Below is a commentary on Japan's public debt. Continue it, starting after its last sentence.
=== SOURCE EXCERPT ===
Commentary by William Pesek
Feb. 22 (Bloomberg) -- The search for the next Greece is finding its way to an unlikely place: Japan.
Few here gave much weight to warnings by analysts like Makoto Noji of Mizuho Securities Co. about the second-biggest economy facing "next-Greece" speculation. That was until Japan’s central bank chief hinted at a similar risk.
Governor Masaaki Shirakawa last week called on Prime Minister Yukio Hatoyama to contain the world’s largest debt with a warning that investor trust won’t be assured in the aftermath of Greece’s budget woes. It was an extraordinary comment.
Politicians routinely slap the Bank of Japan around; it’s jaw- dropping to see the BOJ return the favor.
The BOJ head is right to put a spotlight on the fiscal train wreck that could be Japan’s $4.9 trillion economy. That’s especially so now that the Federal Reserve is on the move. Its discount-rate increase last week telegraphed what Japan has been
dreading: rising global bond yields that exponentially boost debt-servicing costs.
=== DATASET EXTRACT ===
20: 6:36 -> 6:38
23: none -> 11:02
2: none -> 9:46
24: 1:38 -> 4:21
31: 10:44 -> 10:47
===
__TASK OUTPUT__
Unlike Greece, Japan prints its own currency, controls its own monetary policy, has a current-account surplus and roughly
$15 trillion of household savings it can tap when things get dicey. More than 90 percent of government bonds are held domestically, eliminating capital-flight risks.

Worrisome Trifecta

Yet Japan faces a worrisome trifecta of challenges in the years ahead: Deflation, lopsided demographics, and ratings companies casting a wary eye its way.
Deflation is worsening, as evidenced by the 3 percent drop in the gross domestic product deflator in the fourth quarter. It was the biggest drop since records began in 1955, and showed the extent to which 2010 will be a bumpy year.
The steady drumbeat of damaging news about Toyota Motor Corp. and Japan Airlines Corp. is already wreaking havoc with the Japanese psyche. Now, headlines about deepening deflation are likely to further depress household spending.
While Japan’s rapidly aging population is a concern in the long run, credit raters are paying ever more attention to the dynamic. Last month, Standard and Poor’s warned that it may cut the nation’s AA rating. An actual downgrade can’t be far off.
Hatoyama has yet to outline any plans to repair Japan’s finances. The risk is that closer scrutiny of Europe’s debt woes increasingly shifts attention to Japan. The government, after all, is preparing to sell a record amount of bonds to fund its largest budget ever for the year starting April 1.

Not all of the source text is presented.